● **Ваше задание**
Перепишите слово в слово весь фрагмент о яфетической теории Н.Я. Марра.

● **Фрагмент документа**
Очевидны идеологические установки этого учения, которые провозглашаются как концептуальные положения: ([яфетическая теория] “в области лингвистики делает то же самое, что марксизм сделал в области философии и социологии: она ставит лингвистику с идеалистической головы на материалистические ноги” (Марр 1928: 144).

Эти идеи во многом весьма созвучны мыслям футуристов. Вероятно, во все времена идеи носятся в воздухе и воплощаются на разных уровнях познания действительности.

Ср. идеи футуристов с установками Н.Я. Марра: “По яфетической теории человечество не начинало единым языком, а шло и идет к единству языка всего человечества”; “Ясное дело, что будущий единый всемирный язык будет языком новой системы”; “В этой работе над выковыванием будущей единой речи...” (Марр 1928: 18, 19, 21); “И великие, и малые языки одинаково смертны перед мышлением пролетариата” (Он же 1931: 63); “Учение об языке становится уже в мировом масштабе” (Он же 1929: 10).

При этом, как и у футуристов, отвергается все предшествующее, однако “новое” оказывается не так уж и хорошо забытым старым, на что указывает и сам Н.Я.Марр.

“Не надо забывать <...> Яфетическое языкознание отнюдь не вылетало подобно Афине-Палладе из головы Зевса: 1) оно родилось в той же буржуазно сложенной и скроенной научной среде, более того - зачалось, разумеется, как антитеза, в нормах  индоевропейской   лингвистики,  без которого  его и не было бы, 2) [оно] с трудом высвобождается последние годы из пелен буржуазного мышления и соответственно построенной методологической работы” (Марр 1928: 33); “индивидуальные работы старых академиков и теперь никак нельзя умалять” (Марр 1931: 64).

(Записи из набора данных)
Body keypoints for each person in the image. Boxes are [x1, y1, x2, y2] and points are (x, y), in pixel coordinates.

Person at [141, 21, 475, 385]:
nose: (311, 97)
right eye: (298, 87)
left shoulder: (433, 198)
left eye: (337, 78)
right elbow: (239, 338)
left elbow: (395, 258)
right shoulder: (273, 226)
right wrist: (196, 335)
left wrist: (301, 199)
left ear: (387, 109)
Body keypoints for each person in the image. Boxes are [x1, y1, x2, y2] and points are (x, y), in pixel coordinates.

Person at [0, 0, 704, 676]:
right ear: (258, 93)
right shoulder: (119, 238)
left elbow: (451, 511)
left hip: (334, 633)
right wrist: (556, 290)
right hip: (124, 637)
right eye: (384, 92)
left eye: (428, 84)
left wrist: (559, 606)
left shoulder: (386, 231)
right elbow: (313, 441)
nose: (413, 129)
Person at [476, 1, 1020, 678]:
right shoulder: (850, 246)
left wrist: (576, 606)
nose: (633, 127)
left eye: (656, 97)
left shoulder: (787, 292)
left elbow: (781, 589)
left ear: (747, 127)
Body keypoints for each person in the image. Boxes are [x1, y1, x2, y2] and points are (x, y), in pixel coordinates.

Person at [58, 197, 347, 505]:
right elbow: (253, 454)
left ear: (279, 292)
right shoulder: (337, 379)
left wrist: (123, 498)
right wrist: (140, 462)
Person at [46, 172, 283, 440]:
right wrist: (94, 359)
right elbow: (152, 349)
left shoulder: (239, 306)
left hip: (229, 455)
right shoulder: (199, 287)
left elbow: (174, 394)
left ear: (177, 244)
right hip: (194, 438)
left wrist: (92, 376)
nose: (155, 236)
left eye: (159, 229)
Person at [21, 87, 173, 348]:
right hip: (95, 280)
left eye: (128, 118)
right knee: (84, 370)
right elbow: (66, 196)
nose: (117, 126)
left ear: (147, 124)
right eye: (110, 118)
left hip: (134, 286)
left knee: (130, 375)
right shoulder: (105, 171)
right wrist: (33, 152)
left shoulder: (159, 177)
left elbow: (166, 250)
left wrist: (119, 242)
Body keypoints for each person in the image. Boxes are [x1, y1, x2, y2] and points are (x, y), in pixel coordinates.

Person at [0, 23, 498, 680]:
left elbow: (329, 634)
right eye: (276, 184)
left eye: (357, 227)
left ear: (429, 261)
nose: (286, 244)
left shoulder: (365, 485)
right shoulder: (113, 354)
==
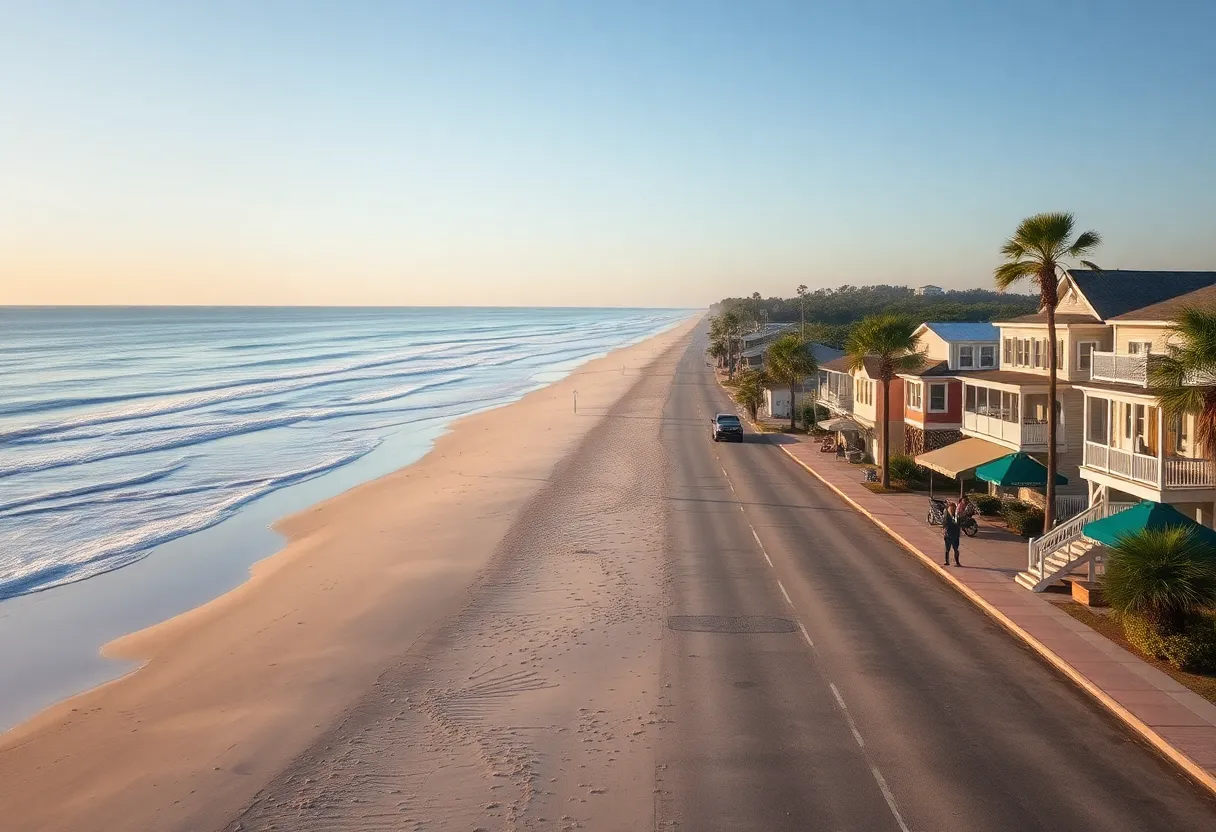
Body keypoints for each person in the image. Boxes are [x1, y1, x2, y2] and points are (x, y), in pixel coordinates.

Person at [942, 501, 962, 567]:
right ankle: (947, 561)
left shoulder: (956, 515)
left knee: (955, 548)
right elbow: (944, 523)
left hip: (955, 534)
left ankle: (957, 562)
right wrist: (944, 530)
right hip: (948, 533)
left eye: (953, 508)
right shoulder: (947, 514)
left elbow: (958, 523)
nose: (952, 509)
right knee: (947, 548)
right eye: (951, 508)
---
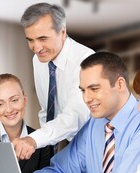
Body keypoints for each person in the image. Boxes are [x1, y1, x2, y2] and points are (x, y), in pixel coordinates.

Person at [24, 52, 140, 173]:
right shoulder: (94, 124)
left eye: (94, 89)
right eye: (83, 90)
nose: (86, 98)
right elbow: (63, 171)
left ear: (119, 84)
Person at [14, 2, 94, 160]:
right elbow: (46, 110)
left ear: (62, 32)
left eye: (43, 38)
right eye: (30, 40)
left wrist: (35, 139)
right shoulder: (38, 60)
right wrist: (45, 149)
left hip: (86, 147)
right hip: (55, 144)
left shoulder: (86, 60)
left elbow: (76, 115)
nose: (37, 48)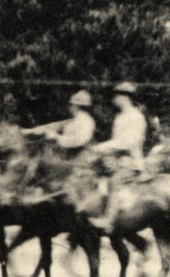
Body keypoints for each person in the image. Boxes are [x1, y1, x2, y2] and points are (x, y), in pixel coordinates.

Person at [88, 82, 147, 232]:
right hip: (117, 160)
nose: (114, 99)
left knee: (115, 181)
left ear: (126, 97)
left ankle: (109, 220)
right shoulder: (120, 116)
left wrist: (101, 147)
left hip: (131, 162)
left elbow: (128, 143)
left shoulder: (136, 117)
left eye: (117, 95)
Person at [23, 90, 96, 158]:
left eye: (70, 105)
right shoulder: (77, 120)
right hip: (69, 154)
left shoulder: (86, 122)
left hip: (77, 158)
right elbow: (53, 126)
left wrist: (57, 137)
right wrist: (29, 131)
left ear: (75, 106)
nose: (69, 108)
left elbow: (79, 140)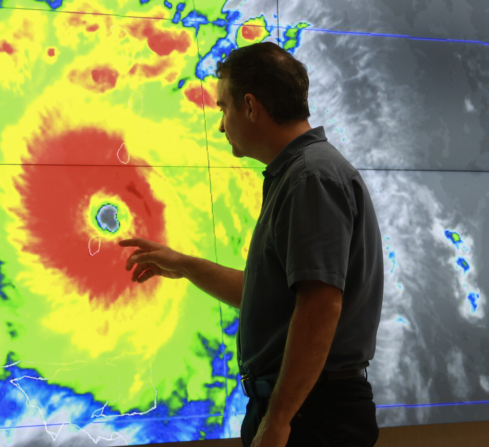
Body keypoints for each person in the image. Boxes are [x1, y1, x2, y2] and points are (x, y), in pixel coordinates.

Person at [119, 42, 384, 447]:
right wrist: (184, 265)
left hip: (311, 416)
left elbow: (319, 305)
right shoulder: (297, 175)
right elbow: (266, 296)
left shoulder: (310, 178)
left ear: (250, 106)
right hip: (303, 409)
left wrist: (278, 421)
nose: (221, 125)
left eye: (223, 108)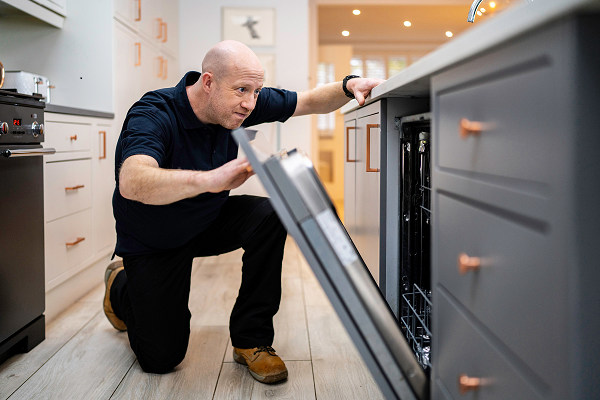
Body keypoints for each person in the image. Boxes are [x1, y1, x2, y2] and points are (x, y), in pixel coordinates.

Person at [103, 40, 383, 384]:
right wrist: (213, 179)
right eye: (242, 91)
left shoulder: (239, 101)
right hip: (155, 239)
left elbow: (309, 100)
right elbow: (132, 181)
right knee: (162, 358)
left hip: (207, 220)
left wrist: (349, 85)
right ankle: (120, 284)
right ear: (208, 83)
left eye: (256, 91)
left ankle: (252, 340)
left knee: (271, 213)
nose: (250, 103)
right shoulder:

● **Итог упражнения**
Очевидны идеологические установки этого учения, которые провозглашаются как концептуальные положения: ([яфетическая теория] “в области лингвистики делает то же самое, что марксизм сделал в области философии и социологии: она ставит лингвистику с идеалистической головы на материалистические ноги” (Марр 1928: 144).

Эти идеи во многом весьма созвучны мыслям футуристов. Вероятно, во все времена идеи носятся в воздухе и воплощаются на разных уровнях познания действительности.

Ср. идеи футуристов с установками Н.Я. Марра: “По яфетической теории человечество не начинало единым языком, а шло и идет к единству языка всего человечества”; “Ясное дело, что будущий единый всемирный язык будет языком новой системы”; “В этой работе над выковыванием будущей единой речи...” (Марр 1928: 18, 19, 21); “И великие, и малые языки одинаково смертны перед мышлением пролетариата” (Он же 1931: 63); “Учение об языке становится уже в мировом масштабе” (Он же 1929: 10).

При этом, как и у футуристов, отвергается все предшествующее, однако “новое” оказывается не так уж и хорошо забытым старым, на что указывает и сам Н.Я.Марр.

“Не надо забывать <...> Яфетическое языкознание отнюдь не вылетало подобно Афине-Палладе из головы Зевса: 1) оно родилось в той же буржуазно сложенной и скроенной научной среде, более того - зачалось, разумеется, как антитеза, в нормах  индоевропейской   лингвистики,  без которого  его и не было бы, 2) [оно] с трудом высвобождается последние годы из пелен буржуазного мышления и соответственно построенной методологической работы” (Марр 1928: 33); “индивидуальные работы старых академиков и теперь никак нельзя умалять” (Марр 1931: 64).